No con lo que he estado filmando solamente en esta película: el problema viene de antes, desde mis primeros cortos, desde Melaza. Se repite en Santa y Andrés. Es algo que está en mí.
Por momentos se me olvida el nivel de pesimismo que me aqueja, y los planos salen lindos. Una parte de mí me dice que el cine es una galaxia diferente, que no tiene que estar permeado por la realidad. Se valen las cositas bonitas. Así la gente aguanta en la butaca. Ojo, que no lo hago para eso (no pienso en el público); es algo más profundo: es una luz optimista que hay en mi ser.
Decía Cioran que “todo conocimiento llevado hasta el final puede ser peligroso y malsano, porque la vida es soportable únicamente porque uno no va hasta el final. Una empresa no es posible si uno no tiene un mínimo de ilusión. La lucidez completa es la nulidad”.
La realidad es que una gran parte de mí ve todo falso. Cada elección que he hecho me parece errada. La voz de algunos amigos resuena en mis oídos: todo tiene un aire falso. La vida no es así.
Lo que más deseo en la vida es filmar una película sin esperanza, pero no puedo.
¿Seré demasiado blando? ¿Pecaré de ser muy buena persona?
Conozco a unas cuantas personas que no creen que yo sea una buena persona.
En fin, que la dicotomía que tengo hoy me acompaña siempre. Unas veces sale a relucir y otras no.

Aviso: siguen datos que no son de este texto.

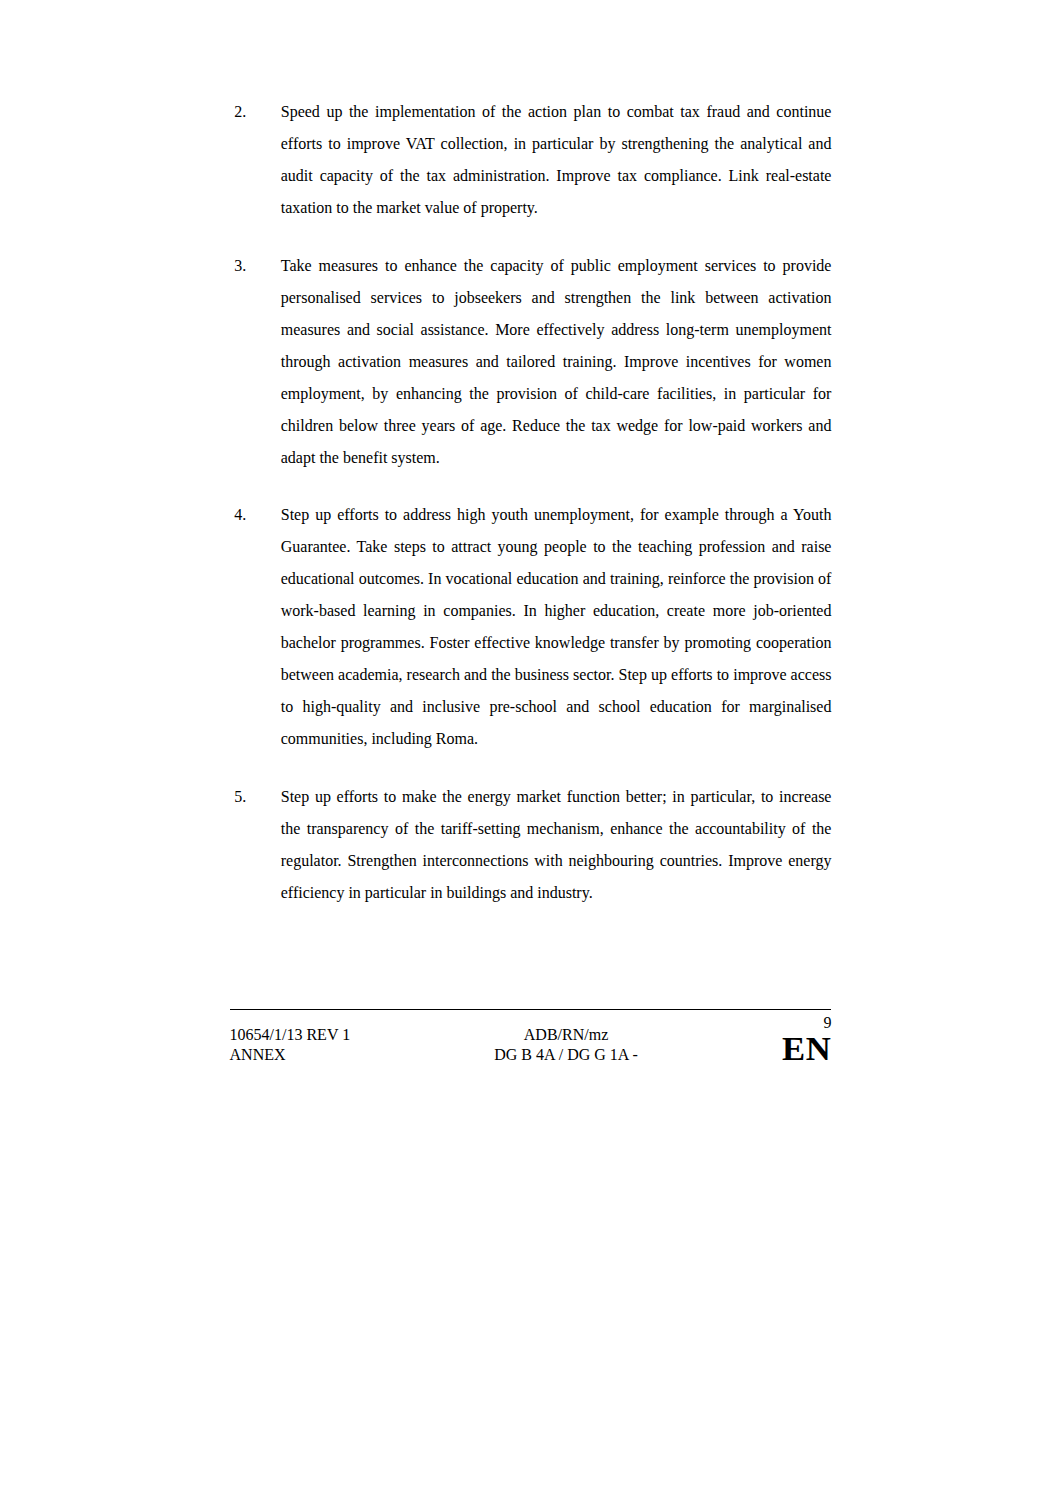2. Speed up the implementation of the action plan to combat tax fraud and continue efforts to improve VAT collection, in particular by strengthening the analytical and audit capacity of the tax administration. Improve tax compliance. Link real-estate taxation to the market value of property.
3. Take measures to enhance the capacity of public employment services to provide personalised services to jobseekers and strengthen the link between activation measures and social assistance. More effectively address long-term unemployment through activation measures and tailored training. Improve incentives for women employment, by enhancing the provision of child-care facilities, in particular for children below three years of age. Reduce the tax wedge for low-paid workers and adapt the benefit system.
4. Step up efforts to address high youth unemployment, for example through a Youth Guarantee. Take steps to attract young people to the teaching profession and raise educational outcomes. In vocational education and training, reinforce the provision of work-based learning in companies. In higher education, create more job-oriented bachelor programmes. Foster effective knowledge transfer by promoting cooperation between academia, research and the business sector. Step up efforts to improve access to high-quality and inclusive pre-school and school education for marginalised communities, including Roma.
5. Step up efforts to make the energy market function better; in particular, to increase the transparency of the tariff-setting mechanism, enhance the accountability of the regulator. Strengthen interconnections with neighbouring countries. Improve energy efficiency in particular in buildings and industry.
10654/1/13 REV 1
ANNEX
ADB/RN/mz
DG B 4A / DG G 1A -
9
EN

Me hierve la sangre al pensar en por qué este personaje sonríe en determinado momento, o por qué es tan alegre esa camisa que lleva Lucrecia en la escena 5. Mi vida no ha sido un campo de rosas, y aun así hay un poco de luz en mi cine. ¿Me estaré ablandando?
Últimamente me siento más satisfecho con algunas cosas que he escrito. Me resulta más fácil soltarme, no sé.
A la hora de editar, tendré que decidir si quiero hacer una película real o una película esperanzadora.
Carlos Lechuga, por Alejandro Acevedo.
La muerte de Rafaela
Es un jueves 13 y no sospecho que algo tan grave pueda pasar. No es martes ni viernes 13. Es un jueves. Estamos filmando en El Ferretero, un círculo social obrero frente al mar.
Llego bien temprano y ya está parte del equipo preparando todo. Hoy esperamos la visita del director del ICAIC, y el plan es rodar una fiesta de cumpleaños y que la protagonista se lance al mar a nadar.
Una de las figurantes llega diciendo que no quería venir al rodaje porque, aunque estemos filmando un cumpleaños, tenía la sensación de que venía para un velorio.
Esta figurante no es Rafaela. No es esa señora que, al acabar la jornada, habrá muerto por un paro respiratorio.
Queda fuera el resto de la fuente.